It was hotter than hot–over 90 degrees with a thick southern humidity that hits you like a bus when you step outside. As I pulled on my long sleeve shirt, I chuckled at the thought of wearing it on the surface, 250 feet above my current location. It was 55 degrees where I stood and boy was it fabulous.
With 405 miles of mapped cavities and some unknown distance of unmapped offshoots, Mammoth caves in Kentucky is the longest cave system in the world. I experienced a mere few miles of this wonder, with at least a couple of those miles intertwining and overlapping each other like spaghetti in a bowl. However little distance walked, crawled, & climbed, it was undoubtedly one of the coolest adventures of my life–both figuratively and literally.
The surface area above Mammoth caves is pock-marked with sink holes, like a gambler with pocket aces and no poker face, unknowingly revealing its hidden treasure. Below ground is a thin layer of sandstone followed by the obligatory limestone in which water flowed for millions of years creating an underground maze of passageways and chemical rock formations.
Some passageways are too small for humans, roads for small animals and bugs only. Some can be squeezed through like the key hole opening I managed to wriggle on my belly in and out of on the Intro to Caving tour. While some are gigantic chambers big enough to fit hundreds of people (wedding reception, anyone?). Some passageways are wide and short, while others are deep and narrow. Given the right tour, even the claustrophobic and acrophobic (afraid of heights) can enjoy Mammoth caves. Luckily, I’m neither and I marveled at both the largest chambers and the smallest nooks I found myself.
The formations in Mammoth caves encompass all the ones you’ve seen on tv including stalactites hanging from the ceiling, stalagmites defying gravity to grow up from the ground, and columns attaching the two. The frozen Niagara formation is a flowstone that actually resembles frozen water in curvature resembling the namesake waterfall. Cave popcorn lined areas of cave walls, gypsum crystals sparkled in the light of our headlamps, and dark patches of soot on the ceilings and walls created whatever cloud-like figures your imagination could conjure.
The star chamber room had a particularly large patch of black ceiling with clearly demarcated cave walls that gave the illusion of an opening to the outside world. Adding to the deception when our lanterns were taken away was an array of white sparkles in the darkness above as if we were gazing up into the night sky.
The primary guided passageways are all lighted, bright enough that you can see where you’re going, but not so bright as to allow you to forget you are underground. When those lights are turned off, as occurred (on purpose) on all 3 tours I embarked, the darkness was unlike anything I’ve ever experienced. So dark that even this writer cannot find the words to describe it. Darker than night. Darker than the basement in my childhood home, at night, with the lights off. Simply, eerily, black. Blind?

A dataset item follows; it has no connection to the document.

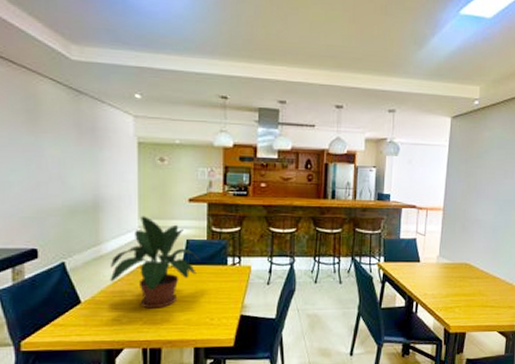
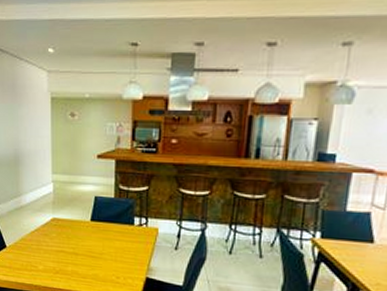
potted plant: present [110,216,201,309] -> none [28,171,108,261]

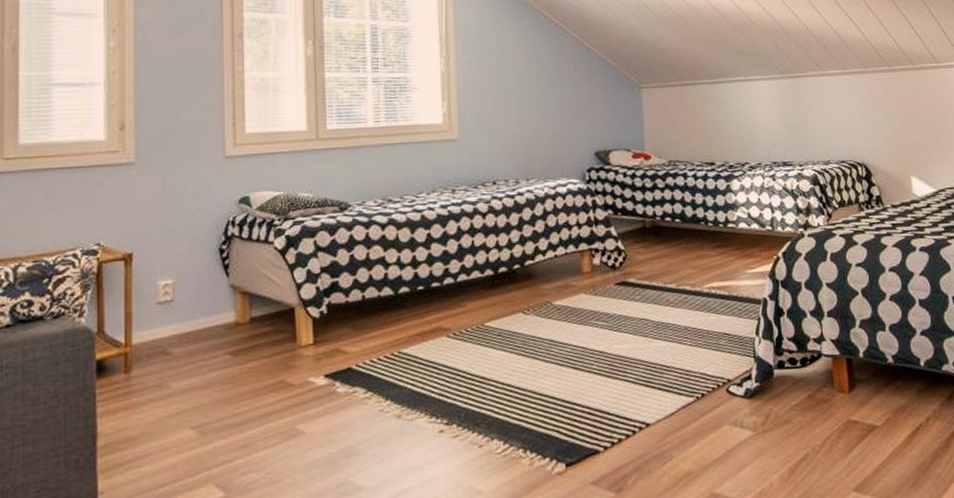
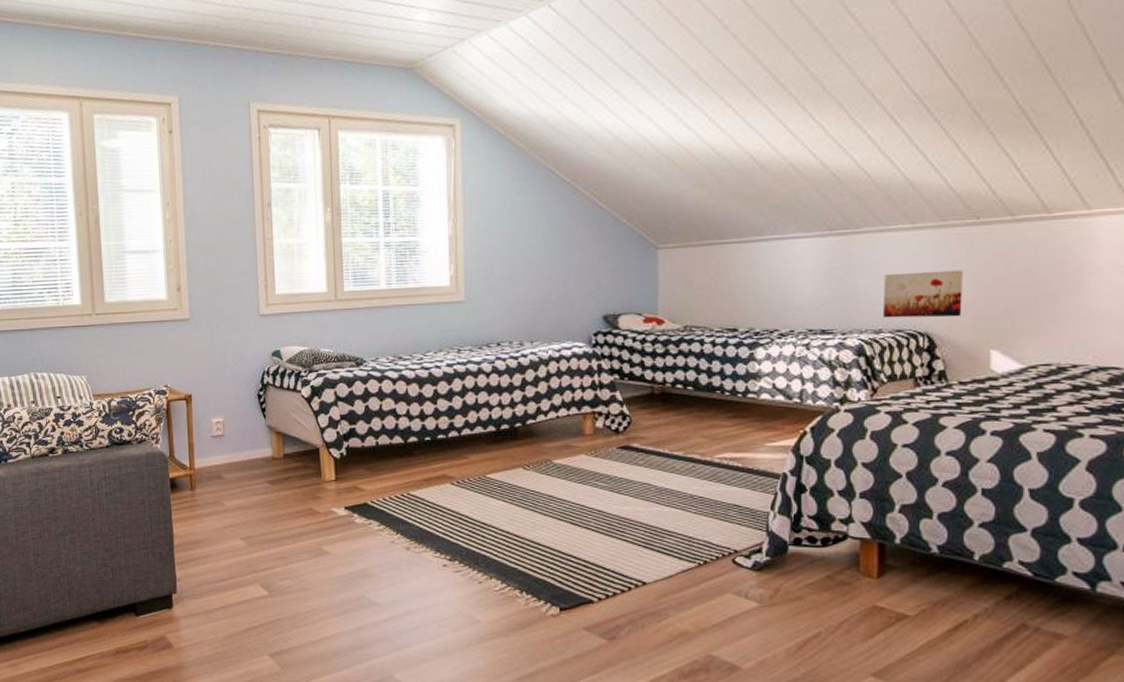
wall art: none [827,109,887,151] -> present [884,270,963,318]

Which brings me to the animals in Mammoth caves. There are said to be bats, eyeless fish, crayfish, shrimp, & salamanders, and crickets. I saw some crickets and although no bats were glimpsed, they were on everyones’ minds. A major issue in cave ecology today is the fungus Pseudogymnoascus destructans that causes white-nose syndrome, which has killed more than 5 million bats in the eastern U.S. over the last 10 years. It’s not a pathogen that affects humans, but it can be carried from one infested cave to another through human traffic. So after each tour, we trudged through a thick mat of oolite detergent–apparently harsh enough to kill the fungus, but not damage our boots.
No flash photography was permitted in the caves and we could only really take pictures outside and during the lighted (not lantern nor headlamp) tours, of which I went on just one – the Domes and Dripstones tour. But the images in my mind sit right next to night kayaking in the bioluminescent bay in Puerto Rico, gazing into the crystal-clear hot springs in Yellowstone, and standing on the edge of the Grand Canyon. And when I look back on such memories I am reminded that I am so fortunate for the opportunity to experience even just a few of the natural wonders of our world.
Though we travel the world over to find the beautiful,
we must carry it with us or we find it not.